Subsequent elimination of rats from islands has resulted in substantial increases in populations of certain seabirds and endemic terrestrial birds, as well as species of insects, such as the Little Barrier Island giant wētā. As part of its program to restore these populations, such as the critically endangered kākāpō, the New Zealand Department of Conservation undertakes programs to eliminate the Polynesian rat on most offshore islands in its jurisdiction, and other conservation groups have adopted similar programs in other reserves seeking to be predator- and rat-free.

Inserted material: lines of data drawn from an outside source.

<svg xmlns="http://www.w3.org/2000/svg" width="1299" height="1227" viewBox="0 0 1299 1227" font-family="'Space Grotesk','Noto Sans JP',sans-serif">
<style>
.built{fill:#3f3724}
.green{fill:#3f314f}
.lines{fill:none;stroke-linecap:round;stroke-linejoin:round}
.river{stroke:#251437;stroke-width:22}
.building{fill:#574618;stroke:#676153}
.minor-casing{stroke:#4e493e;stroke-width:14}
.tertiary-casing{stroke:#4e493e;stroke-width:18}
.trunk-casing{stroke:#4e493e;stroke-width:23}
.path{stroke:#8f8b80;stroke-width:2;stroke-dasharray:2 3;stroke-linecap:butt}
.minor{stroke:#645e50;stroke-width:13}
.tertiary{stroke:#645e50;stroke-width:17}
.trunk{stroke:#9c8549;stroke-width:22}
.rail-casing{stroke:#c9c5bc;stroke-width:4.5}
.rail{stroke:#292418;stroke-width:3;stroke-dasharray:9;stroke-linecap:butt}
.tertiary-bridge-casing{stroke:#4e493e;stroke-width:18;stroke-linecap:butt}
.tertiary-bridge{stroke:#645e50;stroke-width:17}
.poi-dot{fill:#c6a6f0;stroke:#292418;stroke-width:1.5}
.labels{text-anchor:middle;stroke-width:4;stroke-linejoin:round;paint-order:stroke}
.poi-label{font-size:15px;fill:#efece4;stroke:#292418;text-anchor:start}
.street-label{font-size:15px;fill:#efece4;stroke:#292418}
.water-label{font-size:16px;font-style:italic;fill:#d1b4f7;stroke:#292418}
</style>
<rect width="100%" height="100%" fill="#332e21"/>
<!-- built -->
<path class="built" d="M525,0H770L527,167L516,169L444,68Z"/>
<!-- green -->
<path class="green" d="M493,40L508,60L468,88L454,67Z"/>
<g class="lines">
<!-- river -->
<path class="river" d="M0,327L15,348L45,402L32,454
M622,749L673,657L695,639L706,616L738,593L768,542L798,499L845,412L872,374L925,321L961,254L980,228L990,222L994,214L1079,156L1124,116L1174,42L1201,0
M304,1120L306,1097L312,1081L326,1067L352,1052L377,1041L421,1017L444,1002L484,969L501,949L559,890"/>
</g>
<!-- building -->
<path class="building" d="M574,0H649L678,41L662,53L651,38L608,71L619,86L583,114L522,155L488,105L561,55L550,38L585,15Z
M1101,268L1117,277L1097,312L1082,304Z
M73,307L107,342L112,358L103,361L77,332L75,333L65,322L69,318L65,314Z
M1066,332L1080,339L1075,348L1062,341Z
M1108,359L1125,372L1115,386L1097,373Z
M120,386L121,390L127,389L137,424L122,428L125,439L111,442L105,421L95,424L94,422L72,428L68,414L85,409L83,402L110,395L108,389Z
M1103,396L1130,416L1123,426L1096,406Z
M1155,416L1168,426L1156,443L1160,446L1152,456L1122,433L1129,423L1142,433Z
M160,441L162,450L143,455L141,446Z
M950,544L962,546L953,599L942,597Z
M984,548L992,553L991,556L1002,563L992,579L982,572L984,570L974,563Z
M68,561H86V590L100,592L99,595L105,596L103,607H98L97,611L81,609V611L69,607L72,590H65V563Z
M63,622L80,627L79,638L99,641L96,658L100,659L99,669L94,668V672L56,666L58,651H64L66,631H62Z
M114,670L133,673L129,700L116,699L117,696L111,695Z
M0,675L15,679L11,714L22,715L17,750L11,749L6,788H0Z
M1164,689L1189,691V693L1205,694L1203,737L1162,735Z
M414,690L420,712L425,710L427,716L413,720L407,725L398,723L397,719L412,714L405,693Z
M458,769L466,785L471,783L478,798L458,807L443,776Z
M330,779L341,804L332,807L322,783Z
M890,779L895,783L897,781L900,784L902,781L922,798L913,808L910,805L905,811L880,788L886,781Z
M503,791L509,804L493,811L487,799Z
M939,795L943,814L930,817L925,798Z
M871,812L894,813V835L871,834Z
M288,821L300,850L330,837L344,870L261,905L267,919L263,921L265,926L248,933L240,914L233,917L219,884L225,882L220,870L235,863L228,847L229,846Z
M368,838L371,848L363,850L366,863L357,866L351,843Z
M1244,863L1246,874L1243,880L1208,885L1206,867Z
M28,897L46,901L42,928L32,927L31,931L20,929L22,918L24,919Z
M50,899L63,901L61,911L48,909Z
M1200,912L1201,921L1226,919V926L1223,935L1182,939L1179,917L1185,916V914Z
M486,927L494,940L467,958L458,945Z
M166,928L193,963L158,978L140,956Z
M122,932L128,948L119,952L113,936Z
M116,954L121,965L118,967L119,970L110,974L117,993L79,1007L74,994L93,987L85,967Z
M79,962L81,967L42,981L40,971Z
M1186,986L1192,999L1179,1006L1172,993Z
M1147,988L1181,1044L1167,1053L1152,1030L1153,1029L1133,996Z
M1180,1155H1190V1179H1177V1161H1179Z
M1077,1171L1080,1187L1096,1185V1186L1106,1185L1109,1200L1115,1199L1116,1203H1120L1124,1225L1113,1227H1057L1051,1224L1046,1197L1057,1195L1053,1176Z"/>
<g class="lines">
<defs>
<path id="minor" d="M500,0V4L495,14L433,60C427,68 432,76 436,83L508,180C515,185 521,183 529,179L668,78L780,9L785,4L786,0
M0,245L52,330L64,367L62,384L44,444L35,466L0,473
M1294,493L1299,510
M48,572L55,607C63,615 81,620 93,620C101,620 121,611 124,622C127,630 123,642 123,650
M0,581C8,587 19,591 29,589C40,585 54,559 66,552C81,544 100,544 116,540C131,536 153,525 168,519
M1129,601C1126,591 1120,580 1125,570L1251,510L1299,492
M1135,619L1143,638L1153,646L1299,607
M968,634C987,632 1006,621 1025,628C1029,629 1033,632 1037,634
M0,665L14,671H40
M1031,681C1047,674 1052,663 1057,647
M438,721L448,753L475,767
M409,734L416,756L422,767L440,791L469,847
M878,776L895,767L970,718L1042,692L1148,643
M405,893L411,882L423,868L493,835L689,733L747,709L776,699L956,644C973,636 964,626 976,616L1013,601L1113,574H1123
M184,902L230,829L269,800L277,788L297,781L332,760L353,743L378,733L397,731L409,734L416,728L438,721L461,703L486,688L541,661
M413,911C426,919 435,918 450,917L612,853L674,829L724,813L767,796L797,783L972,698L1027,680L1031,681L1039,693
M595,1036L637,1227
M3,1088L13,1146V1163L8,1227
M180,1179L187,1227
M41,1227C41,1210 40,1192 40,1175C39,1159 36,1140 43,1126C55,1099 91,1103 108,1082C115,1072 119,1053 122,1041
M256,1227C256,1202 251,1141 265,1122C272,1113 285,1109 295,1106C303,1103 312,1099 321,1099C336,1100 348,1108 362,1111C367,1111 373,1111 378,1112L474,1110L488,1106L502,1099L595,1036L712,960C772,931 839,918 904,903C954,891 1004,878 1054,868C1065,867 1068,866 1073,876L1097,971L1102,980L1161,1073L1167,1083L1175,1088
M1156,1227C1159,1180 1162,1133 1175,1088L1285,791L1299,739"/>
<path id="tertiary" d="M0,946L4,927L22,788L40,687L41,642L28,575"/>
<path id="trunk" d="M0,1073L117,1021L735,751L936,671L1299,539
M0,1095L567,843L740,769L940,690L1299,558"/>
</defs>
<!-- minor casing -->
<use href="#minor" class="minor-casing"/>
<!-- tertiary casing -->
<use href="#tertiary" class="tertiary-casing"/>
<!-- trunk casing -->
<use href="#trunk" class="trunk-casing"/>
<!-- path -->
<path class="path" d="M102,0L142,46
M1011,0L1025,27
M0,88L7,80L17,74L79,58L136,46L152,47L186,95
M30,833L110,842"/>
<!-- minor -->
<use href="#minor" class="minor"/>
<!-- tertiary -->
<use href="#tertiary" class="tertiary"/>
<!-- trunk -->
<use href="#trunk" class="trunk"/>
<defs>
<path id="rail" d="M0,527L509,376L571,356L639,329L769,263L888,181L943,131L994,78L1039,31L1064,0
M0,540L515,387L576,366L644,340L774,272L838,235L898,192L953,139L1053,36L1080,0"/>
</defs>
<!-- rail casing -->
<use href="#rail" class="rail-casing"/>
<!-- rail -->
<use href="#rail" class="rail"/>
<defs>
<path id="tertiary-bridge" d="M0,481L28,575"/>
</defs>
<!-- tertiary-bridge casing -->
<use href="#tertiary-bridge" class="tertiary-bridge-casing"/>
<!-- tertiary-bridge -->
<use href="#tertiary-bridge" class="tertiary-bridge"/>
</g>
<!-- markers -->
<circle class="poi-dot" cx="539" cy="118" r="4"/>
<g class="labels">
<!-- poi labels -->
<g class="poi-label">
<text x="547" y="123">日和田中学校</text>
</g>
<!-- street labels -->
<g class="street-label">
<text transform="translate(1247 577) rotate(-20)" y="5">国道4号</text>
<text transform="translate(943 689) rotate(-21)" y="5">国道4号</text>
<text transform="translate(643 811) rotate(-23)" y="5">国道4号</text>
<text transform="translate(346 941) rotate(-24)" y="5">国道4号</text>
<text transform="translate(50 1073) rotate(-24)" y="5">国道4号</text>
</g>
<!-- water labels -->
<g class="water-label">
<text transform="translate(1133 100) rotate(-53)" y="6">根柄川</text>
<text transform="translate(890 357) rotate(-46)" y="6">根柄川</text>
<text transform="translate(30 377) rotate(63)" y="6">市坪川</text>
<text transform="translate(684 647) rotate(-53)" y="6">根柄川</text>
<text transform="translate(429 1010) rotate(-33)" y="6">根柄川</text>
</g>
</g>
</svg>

However, two islands in the Hen and Chickens group, Mauitaha and Araara, have now been set aside as sanctuaries for the Polynesian rat.

=== Rest of the Pacific ===
NZAID has funded rat eradication programs in the Phoenix Islands of Kiribati in order to protect the bird species of the Phoenix Islands Protected Area.

Between July and November 2011, a partnership of the Pitcairn Islands Government and the Royal Society for the Protection of Birds implemented a poison baiting programme on Henderson Island aimed at eradicating the Polynesian rat. Mortality was massive, but of the 50,000 to 100,000 population, 60 to 80 individuals survived and the population has now fully recovered.